All'undicesimo giorno di un'offensiva che anche oggi vede arretrare le sue forze, Haftar intanto va al Cairo in cerca del sostegno del presidente egiziano Abdel Fatah al Sisi, mentre il Qatar è impegnato in un'azione diplomatica al fianco del governo di Tripoli - dopo le tappe a Parigi e Berlino il vice premier e ministro degli Esteri Mohammed bin Abdulrahman al Thani vedrà domani a Roma il presidente del Consiglio Giuseppe Conte - che punta a scongiurare tra l’altro il rischio di una guerra regionale.

"Sul terreno la situazione in Libia è più o meno quella di ieri, con un rafforzamento delle forze governative ed un arretramento dell’Esercito nazionale libico a una cinquantina di chilometri da Tripoli", dicono all’Adnkronos fonti libiche, confermando che un aereo delle forze di Haftar è stato abbattuto a sud della capitale.

Che il generale della Cirenaica sia in difficoltà sembrerebbe provarlo anche la sua missione di oggi al Cairo, interpretata a Tripoli come un segnale di debolezza: una missione dalla quale ha ottenuto la conferma del sostegno di al Sisi alla sua azione militare contro "i gruppi estremisti e le milizie in modo da garantire la sicurezza e la stabilità in tutta la Libia", secondo quanto si legge in una nota del portavoce della presidenza egiziana.

Il governo di accordo nazionale del premier Fayez Serraj, dal canto suo, si sente invece "molto fiducioso di riuscire a sconfiggere Haftar: dopo aver temuto il peggio due o tre giorni fa, leforze governative hanno ripreso fiducia e a Tripoli fanno sapere di essere pronti ad una ripresa del dialogo, anche per evitare ulteriori vittime civili, ma a condizione che il generale si ritiri", sostengono le fonti. Secondo le quali un cessate il fuoco non sarebbe sufficiente, dal momento che Serraj e il suo governo non si fidano più del generale 'traditore' e temono che potrebbe approfittare della tregua per lanciare un attacco a sorpresa.

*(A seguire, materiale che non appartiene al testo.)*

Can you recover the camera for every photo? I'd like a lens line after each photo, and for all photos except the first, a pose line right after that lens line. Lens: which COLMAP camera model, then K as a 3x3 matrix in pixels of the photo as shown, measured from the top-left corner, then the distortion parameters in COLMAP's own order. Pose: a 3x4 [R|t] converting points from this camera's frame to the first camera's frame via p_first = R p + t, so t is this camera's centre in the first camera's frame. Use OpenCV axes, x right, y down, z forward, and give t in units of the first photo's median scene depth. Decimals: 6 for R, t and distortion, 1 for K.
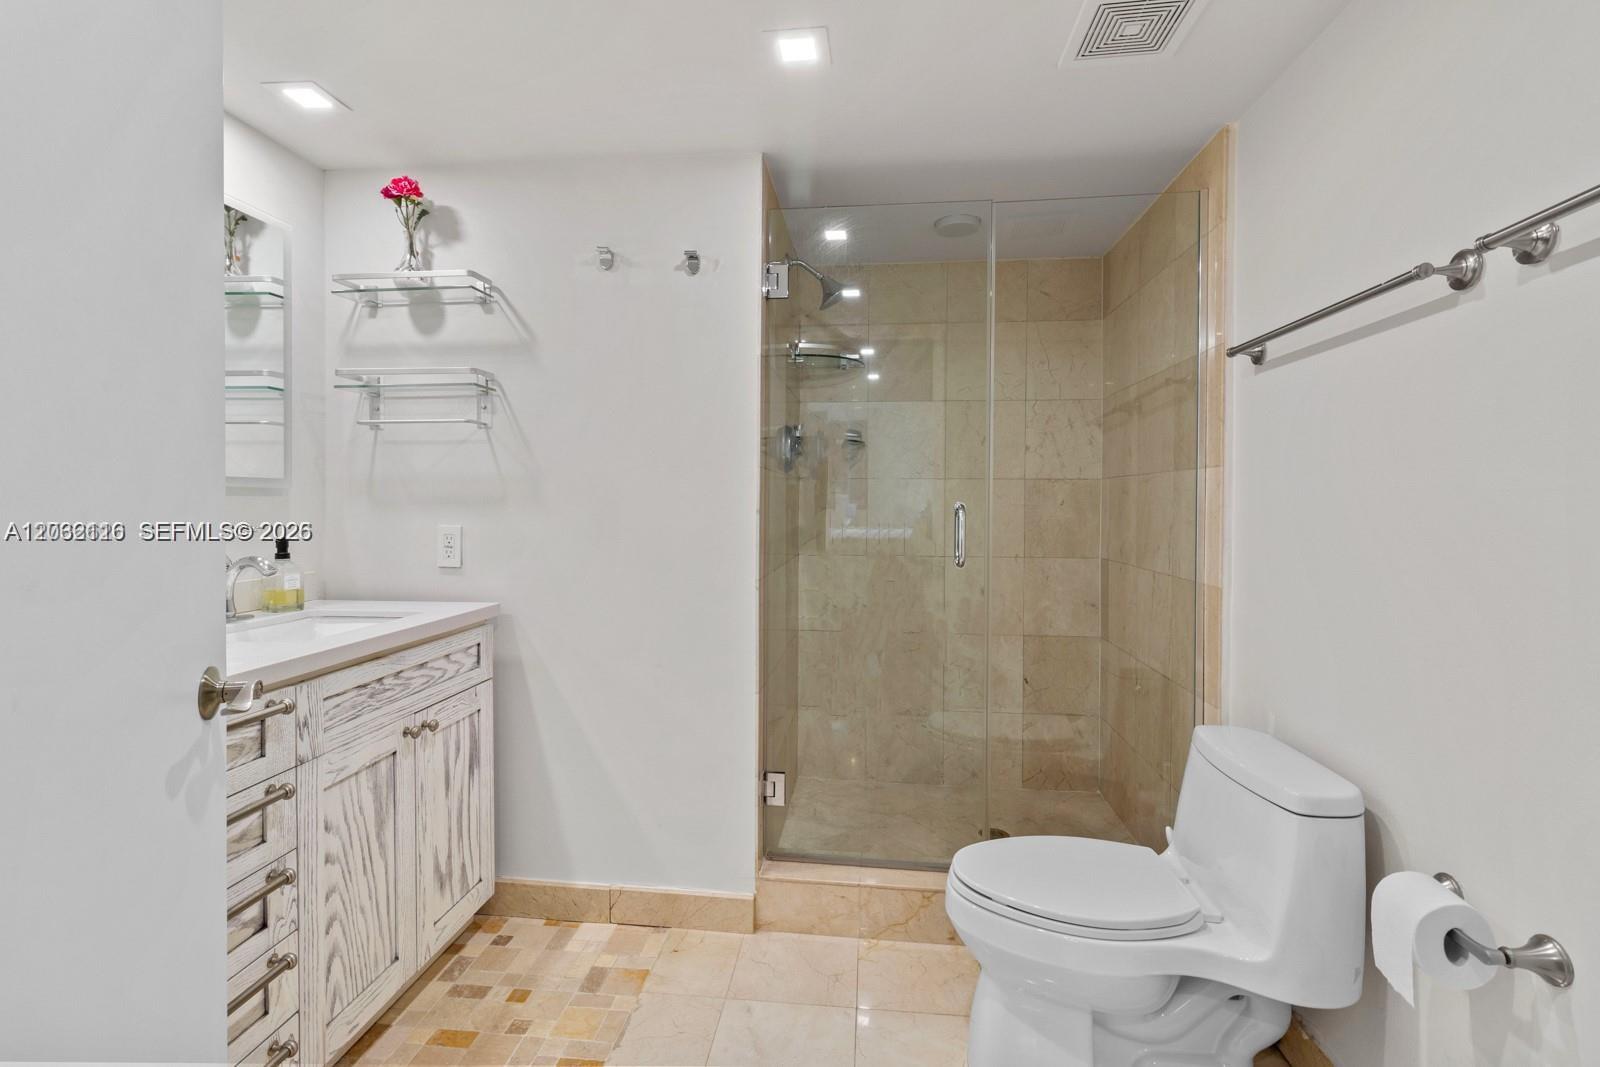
lens RADIAL K [[736.8, 0, 797.4], [0, 736.8, 506.4], [0, 0, 1]] dist [0.001244, -0.000070]
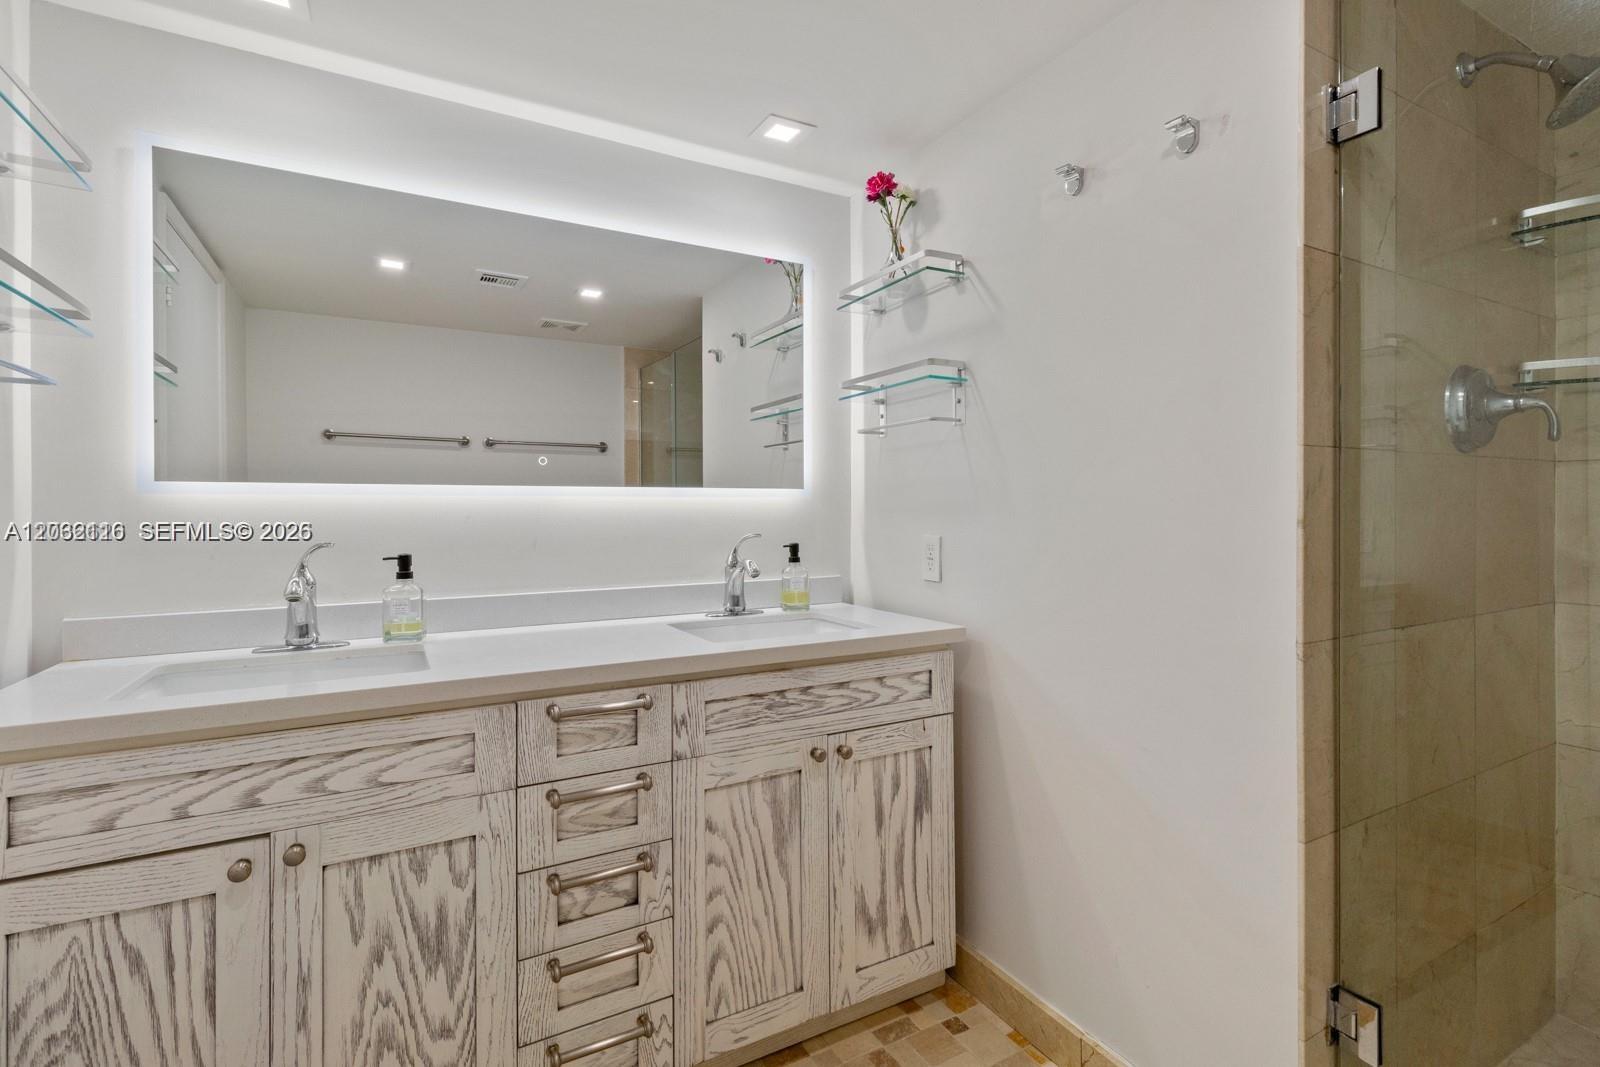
lens RADIAL K [[736.8, 0, 797.4], [0, 736.8, 506.4], [0, 0, 1]] dist [0.001244, -0.000070]
pose [[0.574773, -0.007878, -0.818275, 0.227506], [0.000275, 0.999955, -0.009434, -0.001136], [0.818313, 0.005197, 0.574749, 0.424638]]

In questa situazione sembra farsi più concreto il rischio di un conflitto regionale: a fianco del governo di Tripoli ci sono Qatar e Turchia, con Bengasi sono invece schierati Emirati arabi, Arabia Saudita ed Egitto. Un conflitto potenzialmente disastroso che ha una componente ideologica - Doha è accusata da Riad, Abu Dhabi ed il Cairo di sostegno al terrorismo per la sua vicinanza ai Fratelli musulmani - ed una economica - una Libia distrutta e "affossata" non sarebbe più un concorrente per alcuni di questi Paesi. Anche per scongiurare questo rischio, il Qatar ha avviato un'intensa azione diplomatica, con missioni a Parigi e a Berlino, e domani a Roma, del vice premier e ministro degli Esteri, convinto della necessità di coinvolgere al massimo livello la comunità internazionale per evitare la guerra civile in Libia in primis e poi la regionalizzazione del conflitto.

"Doha - dicono all'Adnkronos fonti del Golfo - è assolutamente determinata a far sì che l'operazione di Haftar si fermi ed è pronta a intervenire con ogni mezzo che riterrà opportuno. Ma non vuole agire da sola, vuole ricompattare la comunità internazionale a sostegno del governo legittimo riconosciuto dall'Onu". Secondo le fonti, anche il Qatar è rimasto "spiazzato" dall'offensiva lanciata dal generale il 4 aprile scorso: Doha aveva dato il suo contributo all'incontro di fine febbraio tra Serraj e Haftar per una road map che portasse ad elezioni, alla riunificazione delle istituzioni e ad alla nascita di un nuovo governo. Ma "la fuga in avanti" del generale con la sua "aggressione" e le sue prospettive di "dittatura militare" esigono, secondo il piccolo emirato, una condanna senza ambiguità da parte della comunità internazionale, a cominciare dall'Italia.